You are more powerful than you understand.
Not in a political sense. Not power over others. But the kind of power that emerges when you stop turning experience into identity.
Because once you become an identity, you begin to lose contact with your own clarity.
I am not talking about control. I am talking about something closer to time itself changing shape when you are no longer resisting what is happening.
When you meet life as it is, without immediately turning it into a story, something shifts.
It is subtle, but unmistakable.
It can feel like you are not even there in the usual way. Not dissociated, but unentangled from the immediate urge to explain, defend, or construct meaning too quickly.
The mind will still generate narration.
“I lost my job.”
“I lost a relationship.”
And instantly it becomes a thousand explanations, a thousand reasons, a thousand internal debates about what it means and what it says about you.
This is what the mind does—it turns fact into story.
But when experience is met with gentleness, something slows.
Time softens.
The event is still present, but it is no longer multiplied by resistance.
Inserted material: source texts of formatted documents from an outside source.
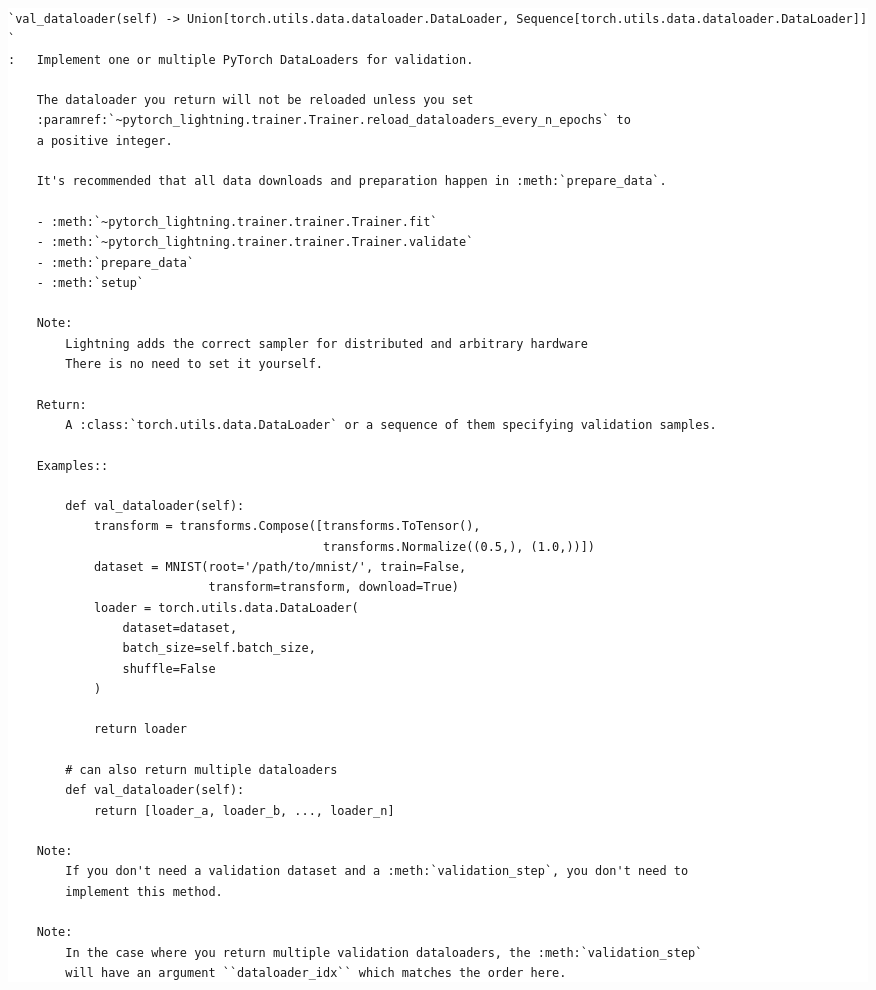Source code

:     `val_dataloader(self) ‑> Union[torch.utils.data.dataloader.DataLoader, Sequence[torch.utils.data.dataloader.DataLoader]]`
    :   Implement one or multiple PyTorch DataLoaders for validation.
        
        The dataloader you return will not be reloaded unless you set
        :paramref:`~pytorch_lightning.trainer.Trainer.reload_dataloaders_every_n_epochs` to
        a positive integer.
        
        It's recommended that all data downloads and preparation happen in :meth:`prepare_data`.
        
        - :meth:`~pytorch_lightning.trainer.trainer.Trainer.fit`
        - :meth:`~pytorch_lightning.trainer.trainer.Trainer.validate`
        - :meth:`prepare_data`
        - :meth:`setup`
        
        Note:
            Lightning adds the correct sampler for distributed and arbitrary hardware
            There is no need to set it yourself.
        
        Return:
            A :class:`torch.utils.data.DataLoader` or a sequence of them specifying validation samples.
        
        Examples::
        
            def val_dataloader(self):
                transform = transforms.Compose([transforms.ToTensor(),
                                                transforms.Normalize((0.5,), (1.0,))])
                dataset = MNIST(root='/path/to/mnist/', train=False,
                                transform=transform, download=True)
                loader = torch.utils.data.DataLoader(
                    dataset=dataset,
                    batch_size=self.batch_size,
                    shuffle=False
                )
        
                return loader
        
            # can also return multiple dataloaders
            def val_dataloader(self):
                return [loader_a, loader_b, ..., loader_n]
        
        Note:
            If you don't need a validation dataset and a :meth:`validation_step`, you don't need to
            implement this method.
        
        Note:
            In the case where you return multiple validation dataloaders, the :meth:`validation_step`
            will have an argument ``dataloader_idx`` which matches the order here.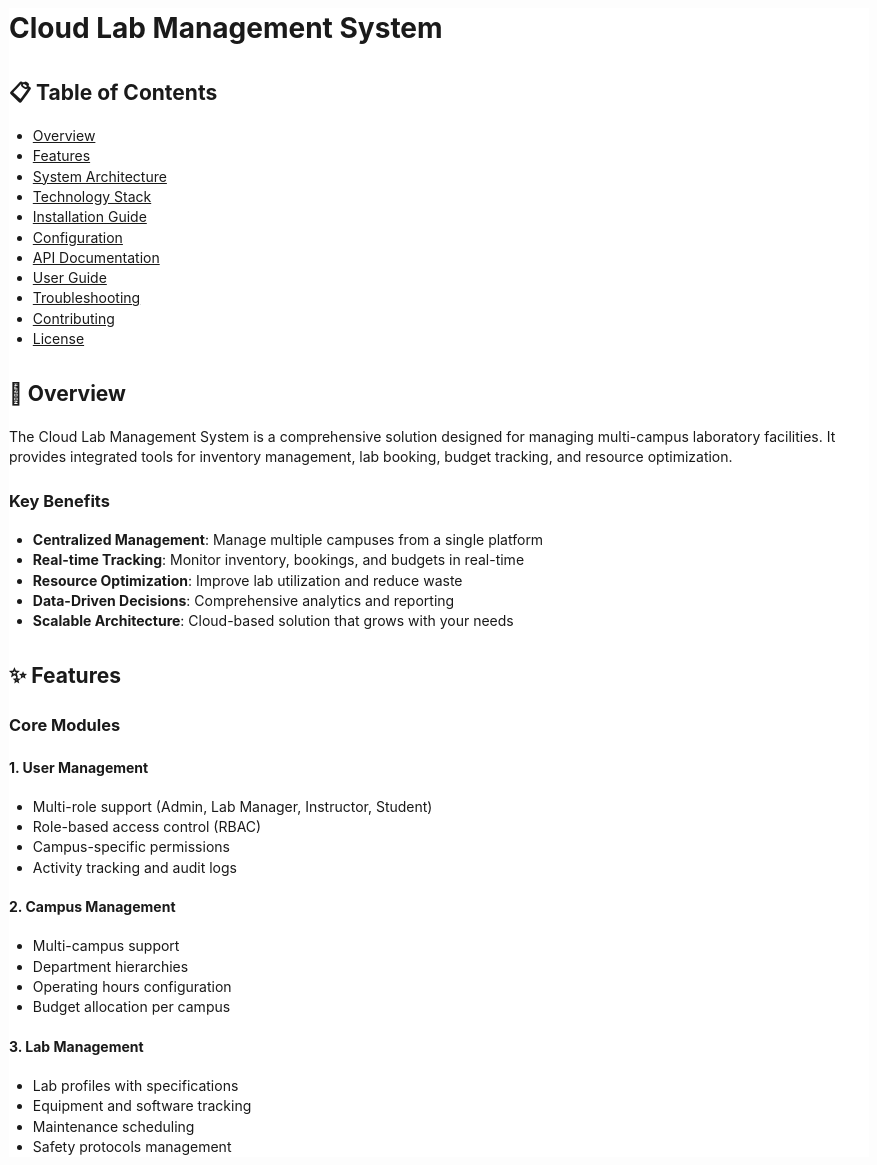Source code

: # Cloud Lab Management System

## 📋 Table of Contents
- [Overview](#overview)
- [Features](#features)
- [System Architecture](#system-architecture)
- [Technology Stack](#technology-stack)
- [Installation Guide](#installation-guide)
- [Configuration](#configuration)
- [API Documentation](#api-documentation)
- [User Guide](#user-guide)
- [Troubleshooting](#troubleshooting)
- [Contributing](#contributing)
- [License](#license)

## 🎯 Overview

The Cloud Lab Management System is a comprehensive solution designed for managing multi-campus laboratory facilities. It provides integrated tools for inventory management, lab booking, budget tracking, and resource optimization.

### Key Benefits
- **Centralized Management**: Manage multiple campuses from a single platform
- **Real-time Tracking**: Monitor inventory, bookings, and budgets in real-time
- **Resource Optimization**: Improve lab utilization and reduce waste
- **Data-Driven Decisions**: Comprehensive analytics and reporting
- **Scalable Architecture**: Cloud-based solution that grows with your needs

## ✨ Features

### Core Modules

#### 1. **User Management**
- Multi-role support (Admin, Lab Manager, Instructor, Student)
- Role-based access control (RBAC)
- Campus-specific permissions
- Activity tracking and audit logs

#### 2. **Campus Management**
- Multi-campus support
- Department hierarchies
- Operating hours configuration
- Budget allocation per campus

#### 3. **Lab Management**
- Lab profiles with specifications
- Equipment and software tracking
- Maintenance scheduling
- Safety protocols management
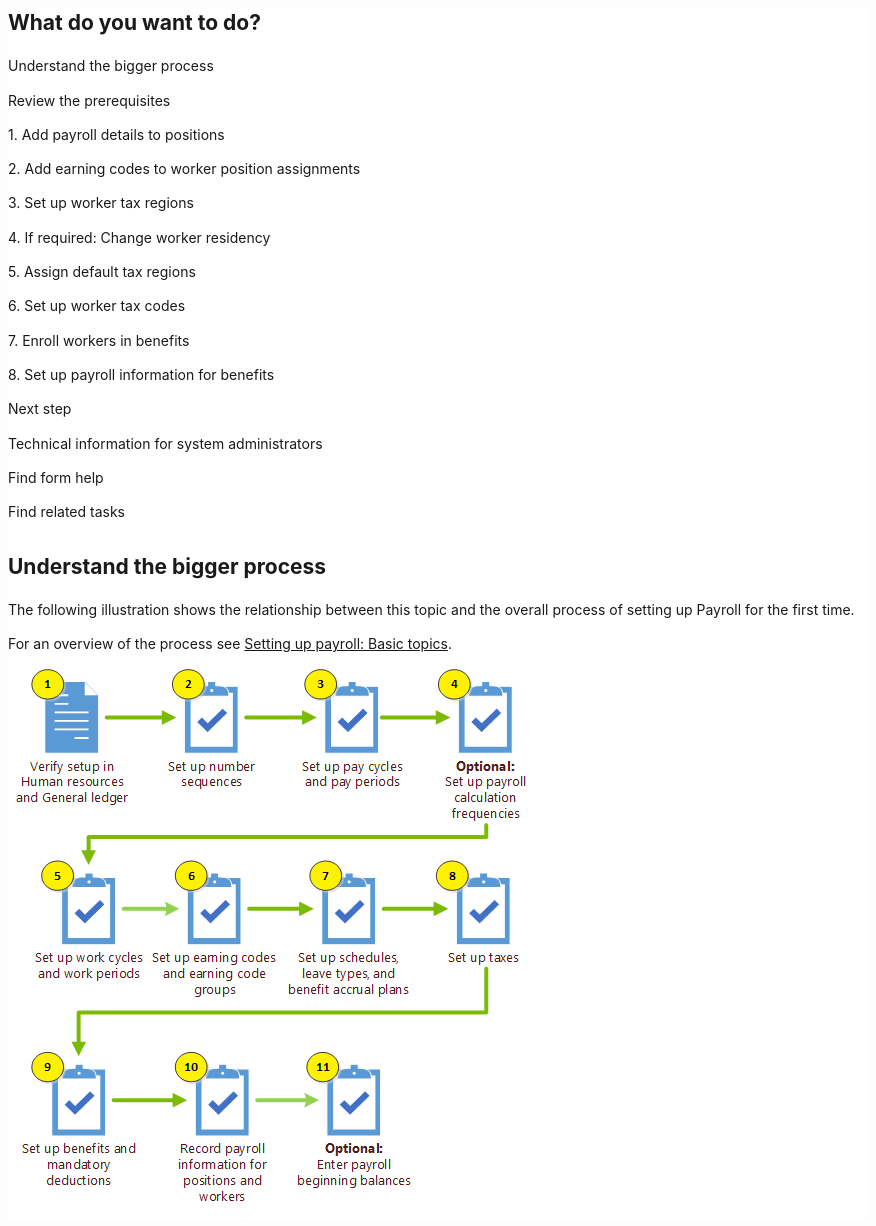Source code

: ## What do you want to do?

Understand the bigger process

Review the prerequisites

1\. Add payroll details to positions

2\. Add earning codes to worker position assignments

3\. Set up worker tax regions

4\. If required: Change worker residency

5\. Assign default tax regions

6\. Set up worker tax codes

7\. Enroll workers in benefits

8\. Set up payroll information for benefits

Next step

Technical information for system administrators

Find form help

Find related tasks

## Understand the bigger process

The following illustration shows the relationship between this topic and the overall process of setting up Payroll for the first time.

For an overview of the process see [Setting up payroll: Basic topics](setting-up-payroll-basic-topics.md).

![Basic steps for setting up Payroll the first time](images/JJ677367.Payroll_Set_up_payroll_basic(AX.60).gif "Basic steps for setting up Payroll the first time")
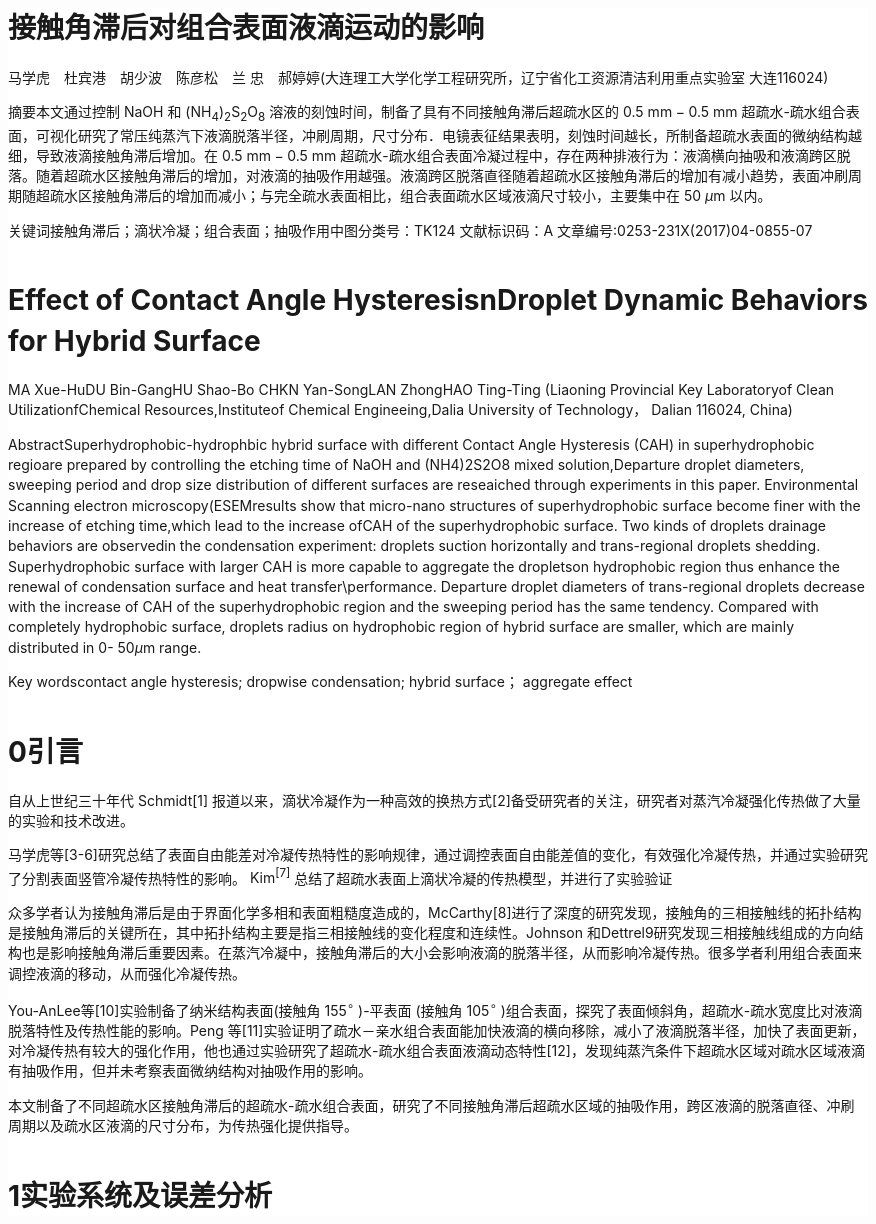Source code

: # 接触角滞后对组合表面液滴运动的影响

马学虎　杜宾港　胡少波　陈彦松　兰 忠　郝婷婷(大连理工大学化学工程研究所，辽宁省化工资源清洁利用重点实验室 大连116024)

摘要本文通过控制 NaOH 和 $\mathrm { ( N H _ { 4 } ) _ { 2 } S _ { 2 } O _ { 8 } }$ 溶液的刻蚀时间，制备了具有不同接触角滞后超疏水区的 $0 . 5 \ \mathrm { m m } { - } 0 . 5$ mm 超疏水-疏水组合表面，可视化研究了常压纯蒸汽下液滴脱落半径，冲刷周期，尺寸分布．电镜表征结果表明，刻蚀时间越长，所制备超疏水表面的微纳结构越细，导致液滴接触角滞后增加。在 $0 . 5 ~ \mathrm { m m } { - } 0 . 5 ~ \mathrm { m m }$ 超疏水-疏水组合表面冷凝过程中，存在两种排液行为：液滴横向抽吸和液滴跨区脱落。随着超疏水区接触角滞后的增加，对液滴的抽吸作用越强。液滴跨区脱落直径随着超疏水区接触角滞后的增加有减小趋势，表面冲刷周期随超疏水区接触角滞后的增加而减小；与完全疏水表面相比，组合表面疏水区域液滴尺寸较小，主要集中在 $5 0 ~ { \mu \mathrm { m } }$ 以内。

关键词接触角滞后；滴状冷凝；组合表面；抽吸作用中图分类号：TK124 文献标识码：A 文章编号:0253-231X(2017)04-0855-07

# Effect of Contact Angle HysteresisnDroplet Dynamic Behaviors for Hybrid Surface

MA Xue-HuDU Bin-GangHU Shao-Bo CHKN Yan-SongLAN ZhongHAO Ting-Ting (Liaoning Provincial Key Laboratoryof Clean UtilizationfChemical Resources,Instituteof Chemical Engineeing,Dalia University of Technology， Dalian 116024, China)

AbstractSuperhydrophobic-hydrophbic hybrid surface with different Contact Angle Hysteresis (CAH) in superhydrophobic regioare prepared by controlling the etching time of NaOH and (NH4)2S2O8 mixed solution,Departure droplet diameters, sweeping period and drop size distribution of different surfaces are reseaiched through experiments in this paper. Environmental Scanning electron microscopy(ESEMresults show that micro-nano structures of superhydrophobic surface become finer with the increase of etching time,which lead to the increase ofCAH of the superhydrophobic surface. Two kinds of droplets drainage behaviors are observedin the condensation experiment: droplets suction horizontally and trans-regional droplets shedding. Superhydrophobic surface with larger CAH is more capable to aggregate the dropletson hydrophobic region thus enhance the renewal of condensation surface and heat transfer\performance. Departure droplet diameters of trans-regional droplets decrease with the increase of CAH of the superhydrophobic region and the sweeping period has the same tendency. Compared with completely hydrophobic surface, droplets radius on hydrophobic region of hybrid surface are smaller, which are mainly distributed in 0- $5 0 \mu \mathrm { m }$ range.

Key wordscontact angle hysteresis; dropwise condensation; hybrid surface； aggregate effect

# 0引言

自从上世纪三十年代 Schmidt[1] 报道以来，滴状冷凝作为一种高效的换热方式[2]备受研究者的关注，研究者对蒸汽冷凝强化传热做了大量的实验和技术改进。

马学虎等[3-6]研究总结了表面自由能差对冷凝传热特性的影响规律，通过调控表面自由能差值的变化，有效强化冷凝传热，并通过实验研究了分割表面竖管冷凝传热特性的影响。 $\mathrm { K i m } ^ { [ 7 ] }$ 总结了超疏水表面上滴状冷凝的传热模型，并进行了实验验证

众多学者认为接触角滞后是由于界面化学多相和表面粗糙度造成的，McCarthy[8]进行了深度的研究发现，接触角的三相接触线的拓扑结构是接触角滞后的关键所在，其中拓扑结构主要是指三相接触线的变化程度和连续性。Johnson 和Dettrel9研究发现三相接触线组成的方向结构也是影响接触角滞后重要因素。在蒸汽冷凝中，接触角滞后的大小会影响液滴的脱落半径，从而影响冷凝传热。很多学者利用组合表面来调控液滴的移动，从而强化冷凝传热。

You-AnLee等[10]实验制备了纳米结构表面(接触角 $1 5 5 ^ { \circ }$ )-平表面 (接触角 $\mathrm { 1 0 5 ^ { \circ } }$ )组合表面，探究了表面倾斜角，超疏水-疏水宽度比对液滴脱落特性及传热性能的影响。Peng 等[11]实验证明了疏水－亲水组合表面能加快液滴的横向移除，减小了液滴脱落半径，加快了表面更新，对冷凝传热有较大的强化作用，他也通过实验研究了超疏水-疏水组合表面液滴动态特性[12]，发现纯蒸汽条件下超疏水区域对疏水区域液滴有抽吸作用，但并未考察表面微纳结构对抽吸作用的影响。

本文制备了不同超疏水区接触角滞后的超疏水-疏水组合表面，研究了不同接触角滞后超疏水区域的抽吸作用，跨区液滴的脱落直径、冲刷周期以及疏水区液滴的尺寸分布，为传热强化提供指导。

# 1实验系统及误差分析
The narrator may still be there, but it is no longer in charge. It no longer determines the meaning of what is happening or who you are inside it.
This is part of what people mean when they speak about a personal relationship with God.
It is personal in experience.
But it is not private in effect.
Because the way a person meets life changes the field around them—what they say, how they respond, what they transmit into every interaction, with strangers and with those they love.
And in that sense, presence is never contained.
It moves through everything it touches.